_Problem description:_ The entries that follow need to be reproduced exactly, minus any images.

-- Provided records follows --

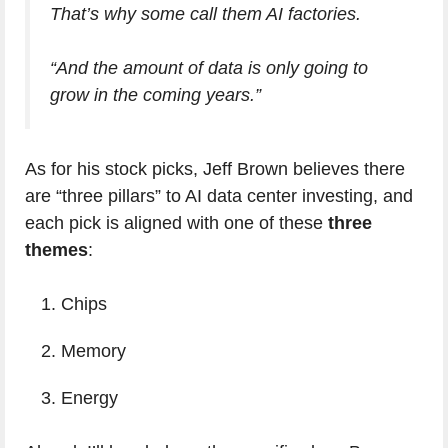
That’s why some call them AI factories.
“And the amount of data is only going to
grow in the coming years.”
As for his stock picks, Jeff Brown believes there
are “three pillars” to AI data center investing, and
each pick is aligned with one of these
three
themes
:
Chips
Memory
Energy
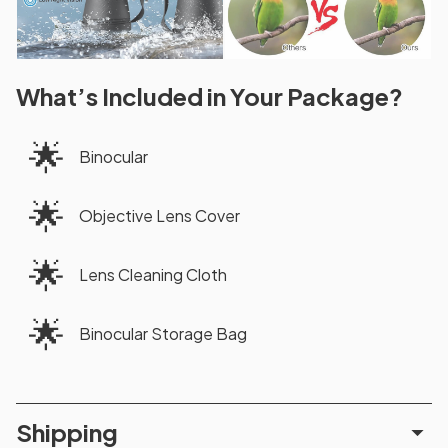
What’s Included in Your Package?
🌟
Binocular
🌟
Objective Lens Cover
🌟
Lens Cleaning Cloth
🌟
Binocular Storage Bag
Shipping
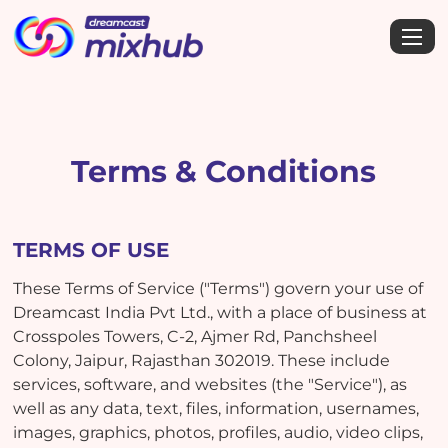
Terms & Conditions
TERMS OF USE
These Terms of Service ("Terms") govern your use of
Dreamcast India Pvt Ltd., with a place of business at
Crosspoles Towers, C-2, Ajmer Rd, Panchsheel
Colony, Jaipur, Rajasthan 302019. These include
services, software, and websites (the "Service"), as
well as any data, text, files, information, usernames,
images, graphics, photos, profiles, audio, video clips,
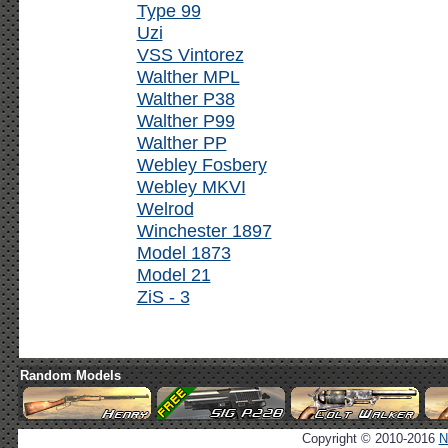
Type 99
Uzi
VSS Vintorez
Walther MPL
Walther P38
Walther P99
Walther PP
Webley Fosbery
Webley MKVI
Welrod
Winchester 1897
Model 1873
Model 21
ZiS - 3
Random Models
Copyright © 2010-2016
N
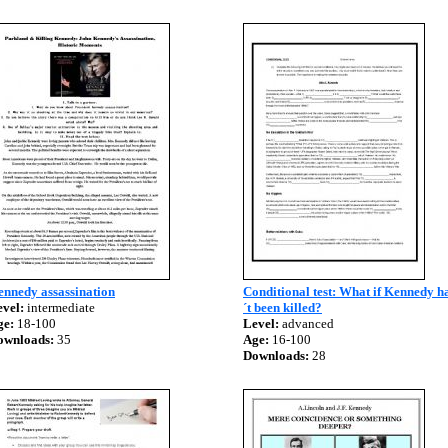
ennedy assassination
Conditional test: What if Kennedy 
vel:
intermediate
´t been killed?
ge:
18-100
Level:
advanced
ownloads:
35
Age:
16-100
Downloads:
28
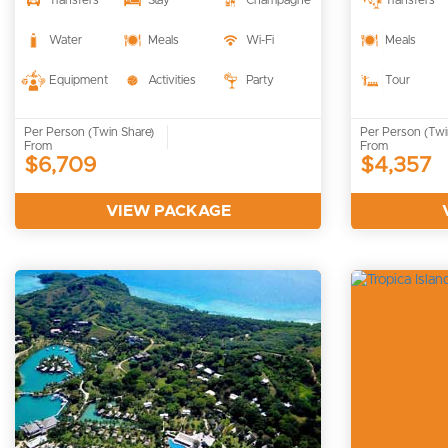
Transfers
Stay
Champagne
Transfers
Water
Meals
Wi-Fi
Meals
Equipment
Activities
Party
Tour
Per Person (Twin Share)
Per Person (Twi
From
From
$6,709
$4,357
VIEW PACKAGE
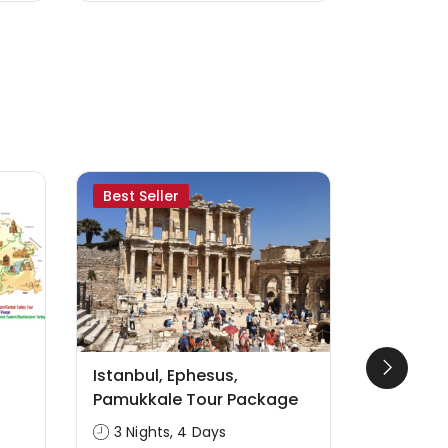
Best Seller
Likely to
Istanbul, Ephesus,
Seven Ch
Pamukkale Tour Package
Revelati
3 Nights, 4 Days
4 Nigh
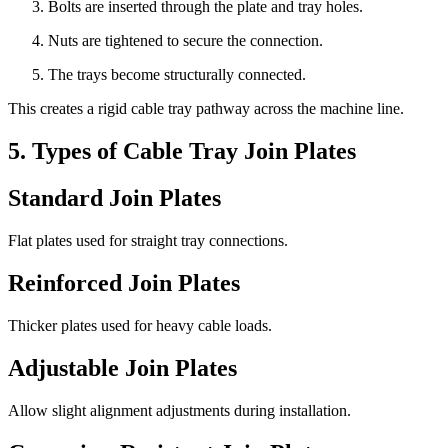
Bolts are inserted through the plate and tray holes.
Nuts are tightened to secure the connection.
The trays become structurally connected.
This creates a rigid cable tray pathway across the machine line.
5. Types of Cable Tray Join Plates
Standard Join Plates
Flat plates used for straight tray connections.
Reinforced Join Plates
Thicker plates used for heavy cable loads.
Adjustable Join Plates
Allow slight alignment adjustments during installation.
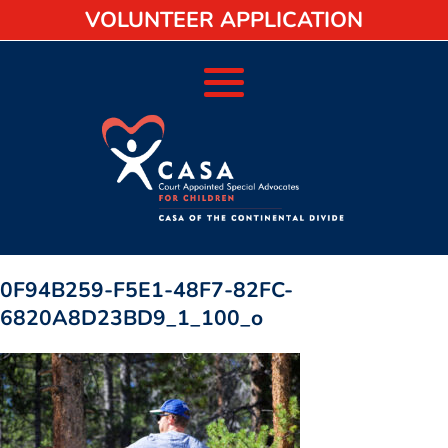
VOLUNTEER APPLICATION
0F94B259-F5E1-48F7-82FC-
6820A8D23BD9_1_100_o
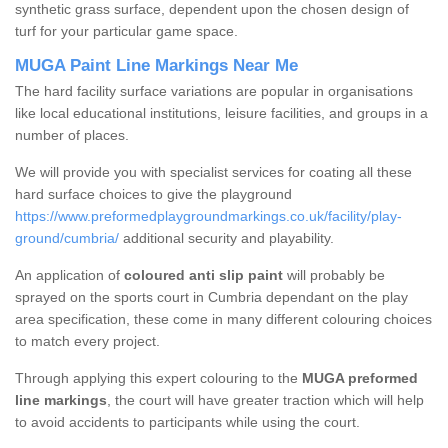
synthetic grass surface, dependent upon the chosen design of
turf for your particular game space.
MUGA Paint Line Markings Near Me
The hard facility surface variations are popular in organisations
like local educational institutions, leisure facilities, and groups in a
number of places.
We will provide you with specialist services for coating all these
hard surface choices to give the playground
https://www.preformedplaygroundmarkings.co.uk/facility/play-
ground/cumbria/
additional security and playability.
An application of
coloured anti slip paint
will probably be
sprayed on the sports court in Cumbria dependant on the play
area specification, these come in many different colouring choices
to match every project.
Through applying this expert colouring to the
MUGA preformed
line markings
, the court will have greater traction which will help
to avoid accidents to participants while using the court.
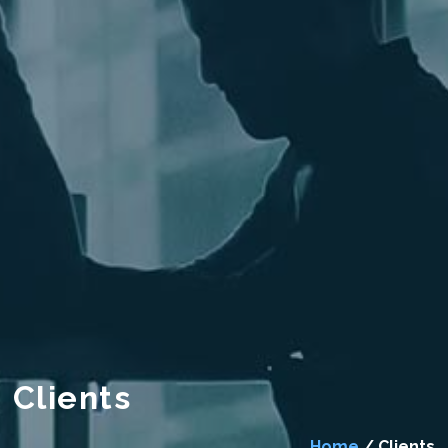
Clients
Home
/ Clients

-- Provided records concluded --

_Task output:_
That’s why some call them AI factories.
“And the amount of data is only going to
grow in the coming years.”
As for his stock picks, Jeff Brown believes there
are “three pillars” to AI data center investing, and
each pick is aligned with one of these
three
themes
:
Chips
Memory
Energy
What’s Included in Your Package?
🌟
Binocular
🌟
Objective Lens Cover
🌟
Lens Cleaning Cloth
🌟
Binocular Storage Bag
Shipping
Terms & Conditions
TERMS OF USE
These Terms of Service ("Terms") govern your use of
Dreamcast India Pvt Ltd., with a place of business at
Crosspoles Towers, C-2, Ajmer Rd, Panchsheel
Colony, Jaipur, Rajasthan 302019. These include
services, software, and websites (the "Service"), as
well as any data, text, files, information, usernames,
images, graphics, photos, profiles, audio, video clips,
Type 99
Uzi
VSS Vintorez
Walther MPL
Walther P38
Walther P99
Walther PP
Webley Fosbery
Webley MKVI
Welrod
Winchester 1897
Model 1873
Model 21
ZiS - 3
Random Models
Copyright © 2010-2016
N
ennedy assassination
Conditional test: What if Kennedy 
vel:
intermediate
´t been killed?
ge:
18-100
Level:
advanced
ownloads:
35
Age:
16-100
Downloads:
28
Transfers
Stay
Champagne
Transfers
Water
Meals
Wi-Fi
Meals
Equipment
Activities
Party
Tour
Per Person (Twin Share)
Per Person (Twi
From
From
$6,709
$4,357
VIEW PACKAGE
Best Seller
Likely to
Istanbul, Ephesus,
Seven Ch
Pamukkale Tour Package
Revelati
3 Nights, 4 Days
4 Nigh
Bolts are inserted through the plate and tray holes.
Nuts are tightened to secure the connection.
The trays become structurally connected.
This creates a rigid cable tray pathway across the machine line.
5. Types of Cable Tray Join Plates
Standard Join Plates
Flat plates used for straight tray connections.
Reinforced Join Plates
Thicker plates used for heavy cable loads.
Adjustable Join Plates
Allow slight alignment adjustments during installation.
VOLUNTEER APPLICATION
0F94B259-F5E1-48F7-82FC-
6820A8D23BD9_1_100_o
synthetic grass surface, dependent upon the chosen design of
turf for your particular game space.
MUGA Paint Line Markings Near Me
The hard facility surface variations are popular in organisations
like local educational institutions, leisure facilities, and groups in a
number of places.
We will provide you with specialist services for coating all these
hard surface choices to give the playground
https://www.preformedplaygroundmarkings.co.uk/facility/play-
ground/cumbria/
additional security and playability.
An application of
coloured anti slip paint
will probably be
sprayed on the sports court in Cumbria dependant on the play
area specification, these come in many different colouring choices
to match every project.
Through applying this expert colouring to the
MUGA preformed
line markings
, the court will have greater traction which will help
to avoid accidents to participants while using the court.
Clients
Home
/ Clients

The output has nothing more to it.